__Goal of the exercise__
Format every line of the records below as a JSON array of strings, one string per line, omitting blank lines.

__Input material__
######

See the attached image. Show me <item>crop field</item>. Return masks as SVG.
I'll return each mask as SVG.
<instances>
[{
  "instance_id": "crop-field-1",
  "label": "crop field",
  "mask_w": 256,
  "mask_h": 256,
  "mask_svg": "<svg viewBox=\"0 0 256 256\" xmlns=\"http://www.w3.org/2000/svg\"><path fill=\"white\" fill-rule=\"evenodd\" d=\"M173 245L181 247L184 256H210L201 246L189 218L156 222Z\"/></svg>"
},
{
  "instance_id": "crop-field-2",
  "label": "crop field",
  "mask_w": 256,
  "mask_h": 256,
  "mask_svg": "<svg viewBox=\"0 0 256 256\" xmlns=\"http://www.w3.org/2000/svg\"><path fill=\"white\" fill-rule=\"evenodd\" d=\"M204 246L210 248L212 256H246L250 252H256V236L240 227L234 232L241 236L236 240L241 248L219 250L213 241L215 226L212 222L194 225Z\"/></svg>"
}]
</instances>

######

__Task response__
[
  "See the attached image. Show me <item>crop field</item>. Return masks as SVG.",
  "I'll return each mask as SVG.",
  "<instances>",
  "[{",
  "  \"instance_id\": \"crop-field-1\",",
  "  \"label\": \"crop field\",",
  "  \"mask_w\": 256,",
  "  \"mask_h\": 256,",
  "  \"mask_svg\": \"<svg viewBox=\\\"0 0 256 256\\\" xmlns=\\\"http://www.w3.org/2000/svg\\\"><path fill=\\\"white\\\" fill-rule=\\\"evenodd\\\" d=\\\"M173 245L181 247L184 256H210L201 246L189 218L156 222Z\\\"/></svg>\"",
  "},",
  "{",
  "  \"instance_id\": \"crop-field-2\",",
  "  \"label\": \"crop field\",",
  "  \"mask_w\": 256,",
  "  \"mask_h\": 256,",
  "  \"mask_svg\": \"<svg viewBox=\\\"0 0 256 256\\\" xmlns=\\\"http://www.w3.org/2000/svg\\\"><path fill=\\\"white\\\" fill-rule=\\\"evenodd\\\" d=\\\"M204 246L210 248L212 256H246L250 252H256V236L240 227L234 232L241 236L236 240L241 248L219 250L213 241L215 226L212 222L194 225Z\\\"/></svg>\"",
  "}]",
  "</instances>"
]